Using the N-terminal 277 amino acids of SET (600960) in a yeast 2-hybrid screen of a HeLa cell cDNA library, followed by 5-prime RACE, Minakuchi et al. (2001) cloned SETBP1, which they called SEB. The transcript contains 2 polyadenylation signals, and the deduced protein contains 1,542 amino acids and has a calculated molecular mass of 170 kD. SETBP1 contains a central SKI (164780) homology region and a C-terminal SET-binding domain that is followed by 3 sequential PPLPPPPP repeats. SETBP1 also has 3 bipartite nuclear localization signals, 6 PEST sequences, 4 KxKHKxK repeats, 8 LSxxL repeats, and 10 PxxPS repeats. Northern blot analysis detected a major 5.8-kb transcript in all tissues and cell lines examined. Immunofluorescence analysis detected fluorescence-tagged and endogenous SETBP1 predominantly in nuclei of human cell lines.
By radiation hybrid analysis, Ishikawa et al. (1997) mapped the SETBP1 gene to chromosome 18. Using FISH, Minakuchi et al. (2001) mapped the SETBP1 gene to chromosome 18q21.1.
Gross (2016) mapped the SETBP1 gene to chromosome 18q12.3 based on an alignment of the SETBP1 sequence (GenBank BC062338) with the genomic sequence (GRCh38).
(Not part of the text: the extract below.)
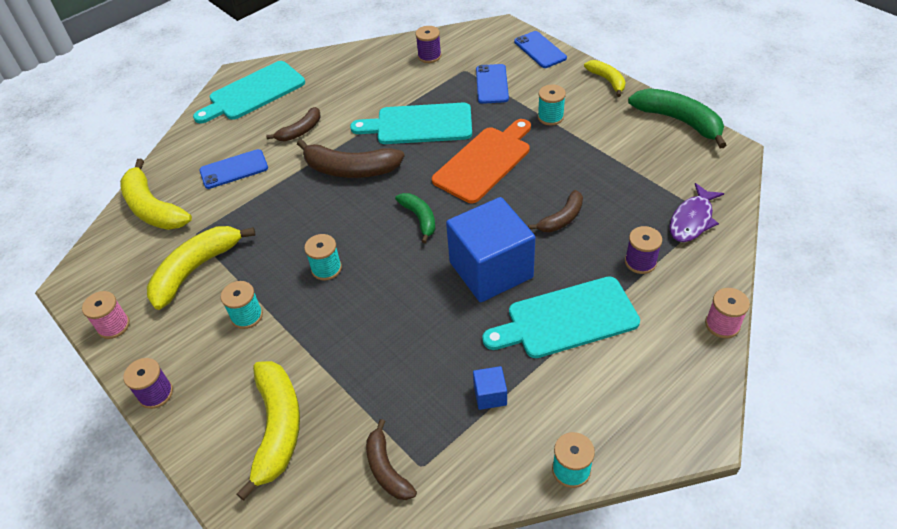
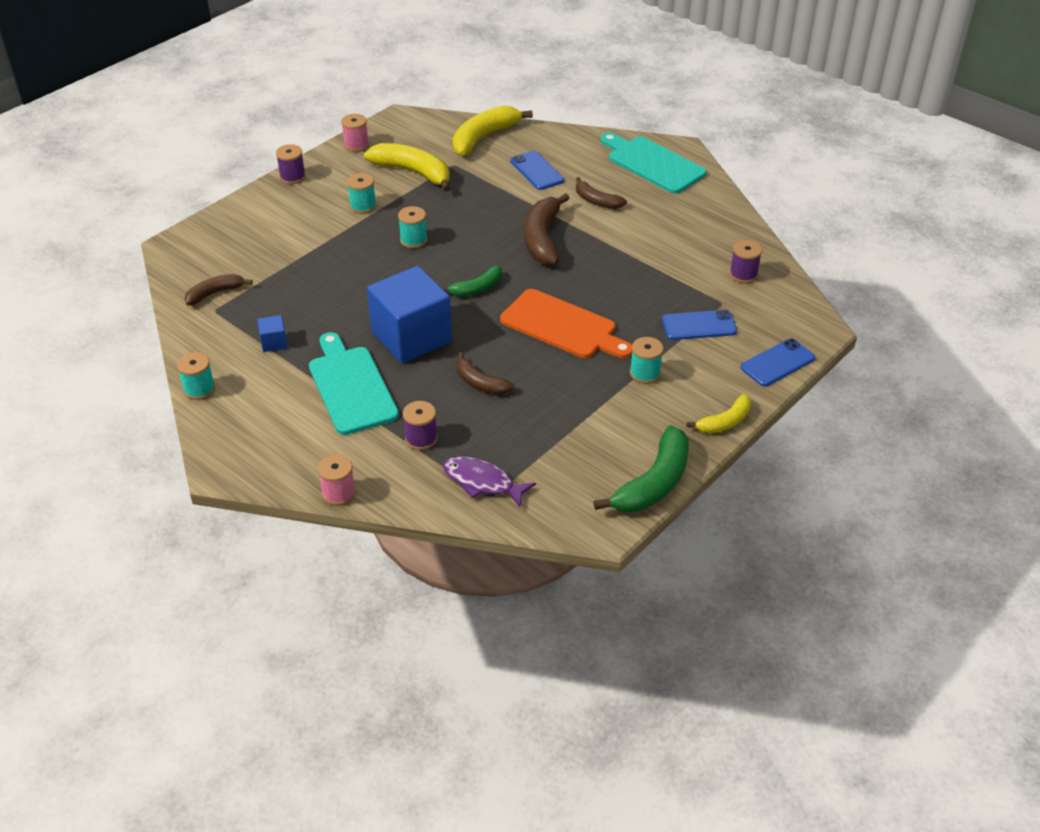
camera: 80 degrees right, 5 degrees down
(277, 428) = (256, 237): yellow banana -> none
(419, 124) = (617, 277): turquoise cutting board -> none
Using deletion and mutagenesis analysis, Minakuchi et al. (2001) determined that amino acids 182 to 223 of SET interacted with amino acids 1238 to 1434 of SETBP1. Immunoprecipitation analysis verified that SETBP1 interacted with endogenous SET in a human osteosarcoma cell line.
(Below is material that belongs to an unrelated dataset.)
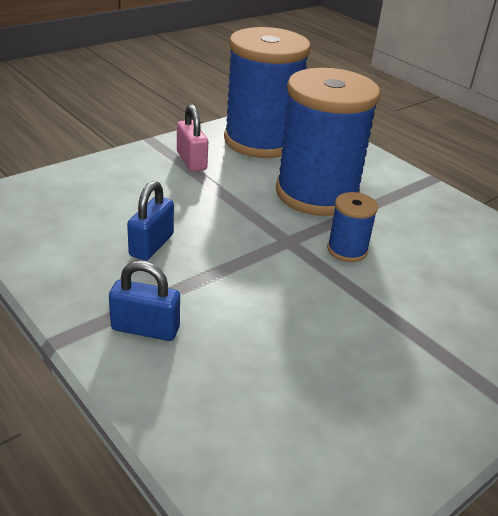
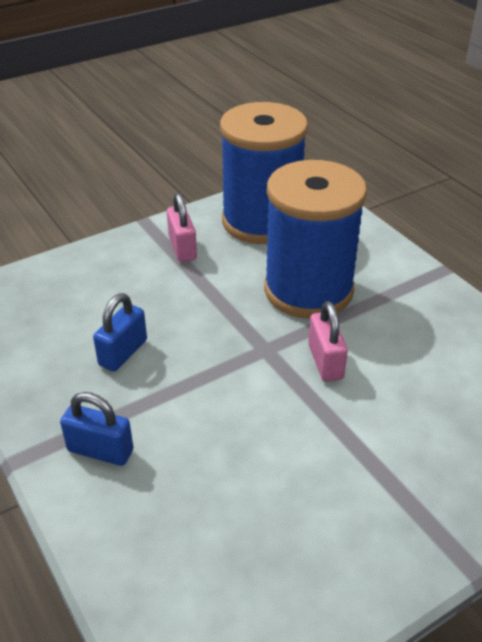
camera: 10 degrees right, 5 degrees up
(347, 250) = (325, 362): blue spool -> pink padlock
Panagopoulos et al. (2007) described a fourth chimera involving the NUP98 gene (601021) in T-cell acute lymphoblastic leukemia (T-ALL). They described T-ALL with t(11;18)(p15;q12) resulting in a novel NUP98 fusion. Fluorescence in situ hybridization showed NUP98 and SETBP1 fusion signals; other analyses showed that exon 12 of NUP98 was fused in-frame with exon 5 of SETBP1. Nested PCR did not amplify the reciprocal SETBP1/NUP98, suggesting that the NUP98/SETBP1 transcript is pathogenetically important. SETBP1 had not previously been implicated in leukemias.
Schinzel-Giedion Syndrome
In 4 unrelated individuals with Schinzel-Giedion syndrome (269150), Hoischen et al. (2010) sequenced the candidate gene SETBP1 and identified de novo heterozygous mutations in all 4 individuals; using Sanger sequencing, they identified de novo heterozygous SETBP1 mutations in 8 of 9 additional individuals with Schinzel-Giedion syndrome (611060.0001-611060.0005). The 5 different mutations occurred within an 11-bp interval, involving 3 of 4 consecutive amino acids that are highly conserved throughout evolution.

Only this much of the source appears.